Ein Splatter-Film ist gar nichts dagegen

Die Bilder der ZDF-Doku "Schweinerei im Schlachthof" (Mittwoch 22.45 h) sind nichts für schwache Nerven: Blutüberströmte Tiere, die mit dem Tod ringen, zucken, schreien. Der Todeskampf ist brutal und in deutschen Schlachthöfen eigentlich verboten: Tiere sollen laut Gesetz ordentlich betäubt sein, bevor sie getötet werden – ansonsten verbluten sie langsam und qualvoll bei vollem Bewusstsein.

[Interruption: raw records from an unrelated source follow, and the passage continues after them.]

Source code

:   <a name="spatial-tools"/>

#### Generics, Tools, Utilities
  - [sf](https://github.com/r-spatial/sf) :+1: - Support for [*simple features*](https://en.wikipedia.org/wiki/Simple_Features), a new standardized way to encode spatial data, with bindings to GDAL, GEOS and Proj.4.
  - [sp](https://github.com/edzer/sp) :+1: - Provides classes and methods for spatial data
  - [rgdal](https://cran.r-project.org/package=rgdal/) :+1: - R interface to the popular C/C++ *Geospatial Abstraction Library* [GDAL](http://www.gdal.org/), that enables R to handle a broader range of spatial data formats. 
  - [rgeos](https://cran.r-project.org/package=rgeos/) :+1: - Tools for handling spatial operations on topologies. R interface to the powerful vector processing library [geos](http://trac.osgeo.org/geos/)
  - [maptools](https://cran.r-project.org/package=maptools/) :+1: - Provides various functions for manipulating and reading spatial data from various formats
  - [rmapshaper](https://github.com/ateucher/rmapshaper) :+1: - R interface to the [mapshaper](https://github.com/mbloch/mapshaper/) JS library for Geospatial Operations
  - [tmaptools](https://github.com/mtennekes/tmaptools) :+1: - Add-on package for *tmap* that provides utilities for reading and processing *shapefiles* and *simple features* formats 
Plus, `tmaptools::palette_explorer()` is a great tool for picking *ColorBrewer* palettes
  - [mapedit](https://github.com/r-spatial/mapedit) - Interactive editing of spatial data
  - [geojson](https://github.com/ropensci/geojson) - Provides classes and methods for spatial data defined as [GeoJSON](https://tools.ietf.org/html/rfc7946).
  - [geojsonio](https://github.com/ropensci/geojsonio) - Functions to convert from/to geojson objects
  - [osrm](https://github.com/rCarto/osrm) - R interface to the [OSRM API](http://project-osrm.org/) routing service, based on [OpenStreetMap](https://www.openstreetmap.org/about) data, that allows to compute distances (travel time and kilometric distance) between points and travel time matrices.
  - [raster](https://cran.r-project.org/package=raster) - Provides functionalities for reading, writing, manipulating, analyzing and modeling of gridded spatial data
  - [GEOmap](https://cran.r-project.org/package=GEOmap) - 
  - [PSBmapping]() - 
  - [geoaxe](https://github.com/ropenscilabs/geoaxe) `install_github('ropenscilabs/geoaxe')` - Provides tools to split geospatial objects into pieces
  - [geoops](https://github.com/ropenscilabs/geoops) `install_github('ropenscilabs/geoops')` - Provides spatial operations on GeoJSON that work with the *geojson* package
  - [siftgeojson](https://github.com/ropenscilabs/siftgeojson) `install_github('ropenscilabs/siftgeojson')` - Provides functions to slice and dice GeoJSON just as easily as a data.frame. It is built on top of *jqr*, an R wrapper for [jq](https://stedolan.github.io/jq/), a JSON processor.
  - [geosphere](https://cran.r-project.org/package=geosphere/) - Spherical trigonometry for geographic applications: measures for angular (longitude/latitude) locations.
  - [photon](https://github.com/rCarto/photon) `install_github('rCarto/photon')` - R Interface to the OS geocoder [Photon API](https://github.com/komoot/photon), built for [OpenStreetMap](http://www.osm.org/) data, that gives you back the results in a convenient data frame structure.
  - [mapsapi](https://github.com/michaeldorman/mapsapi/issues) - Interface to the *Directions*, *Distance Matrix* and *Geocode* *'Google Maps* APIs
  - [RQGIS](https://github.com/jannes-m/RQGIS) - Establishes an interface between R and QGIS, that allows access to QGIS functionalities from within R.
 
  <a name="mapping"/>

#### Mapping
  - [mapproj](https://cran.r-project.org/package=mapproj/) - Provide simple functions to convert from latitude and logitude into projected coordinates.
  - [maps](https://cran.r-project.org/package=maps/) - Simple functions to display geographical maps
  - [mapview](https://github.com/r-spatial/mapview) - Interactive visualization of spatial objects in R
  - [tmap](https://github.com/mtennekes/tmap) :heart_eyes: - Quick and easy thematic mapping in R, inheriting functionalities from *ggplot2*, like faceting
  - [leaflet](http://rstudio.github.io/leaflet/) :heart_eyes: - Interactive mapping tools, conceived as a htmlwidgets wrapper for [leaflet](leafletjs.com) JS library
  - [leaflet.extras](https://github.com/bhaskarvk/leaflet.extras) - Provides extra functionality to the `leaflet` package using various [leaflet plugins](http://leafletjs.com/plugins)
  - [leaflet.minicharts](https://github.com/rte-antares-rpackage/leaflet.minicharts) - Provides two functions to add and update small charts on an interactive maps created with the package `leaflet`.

Tierquälerei wird schweigend akzeptiert

Dies ist keine Ausnahme – aber ehrlich gesagt auch nichts Neues. Bereits 2017 haben TierschützerInnen der SOKO Tierschutz erschreckende Zustände in Schlachthöfen aufgedeckt. Systematische Tierquälerei scheint in Deutschland stillschweigend akzeptiert – ausgenommen von dem kurzen Aufschrei, wenn sich jemand dem Thema annimmt.

Den Schlachthöfen den schwarzen Peter in die Schuhe schieben zu wollen, ist allerdings unfair: 60 kg Fleisch essen wir hierzulande pro Kopf und Jahr. Dabei möchte der Konsument aber nicht zu viel für seinen Fleischgenuss bezahlen. Billiges Fleisch, wie eben vom Schwein ist besonders beliebt. Um Dumpingpreise an der Fleischtheke halten zu können, wird skrupellos gehandelt – es zählt nur der Gewinn, lebende Tiere sind reines Produkt, das schnell und effektiv hergestellt werden muss.

Mafiöse Zustände

Um möglichst schnell produziertes, billiges Fleisch vertreiben zu können, werden Gesetze von den Schlachthöfen bis aufs Äußerste gedehnt: Eigentlich muss bei Schlachtungen ein unabhängiger Veterinär vor Ort sein, der das ordnungsgemäße Töten der Tiere sicherstellt. Ein Tierarzt, der jedoch beim Schlachthof angestellt ist, wird natürlich nicht seinen eigenen Arbeitgeber verpetzen. Darüber hinaus sind Schlachthöfe lukrativ für ihre Standorte und ihr Treiben wird auch deshalb gerne von Politik und Gesellschaft weitläufig ignoriert. Auch das wird in der ZDF-Doku von Tanja v. Ungern-Sternberg aufgedeckt.

ZDFzoom_Schlachthof Foto: Screenshot / ZDF

Wir sind alle Teil des Schlachthofs

Die Doku erinnert uns wieder daran: Das systematische, grausame Töten der Tiere geht uns alle etwas an und ist leider das verstörende Ergebnis unseres eigenen Tuns. So lange Supermärkte ein ganzes Hähnchen für 2 € anbieten wird nichts besser. Allerdings wird Angebot eben immer von der Nachfrage bestimmt. Diejenigen, die also beherzt zuschlagen und auch noch stolz darauf sind, dass sie sich ein ganzes Lebewesen für einen absoluten Ramschpreis in den Einkaufswagen gepackt haben, sind genauso schuld. Jeder der konsumiert, hat Verantwortung. Ob es uns passt oder nicht. Wer also glaubt, dass es mit rechten Dingen zugeht, wenn McDonalds einen Burger mit Rindfleisch für einen Euro verkauft, der möchte auch keine Missstände sehen.

Am Ende trifft unsere Ignoranz die Schwächsten der Nahrungskette: Die Tiere, die nun mal nicht für sich selbst sprechen können. Natürlich geht es hier nicht darum, Fleischessen per se zu verurteilen, denn es gibt auch gute Wege, Fleisch zu konsumieren. Kleine Bauernhöfe etwa, die mit ihren Tieren fair umgehen und ihren Tod so angenehm wie möglich gestalten. Diese Art der Tierhaltung hat aber ihren Preis. Solange wir aber nicht bereit sind, diesen zu zahlen, wird sich in deutschen Schlachthöfen gar nichts tun.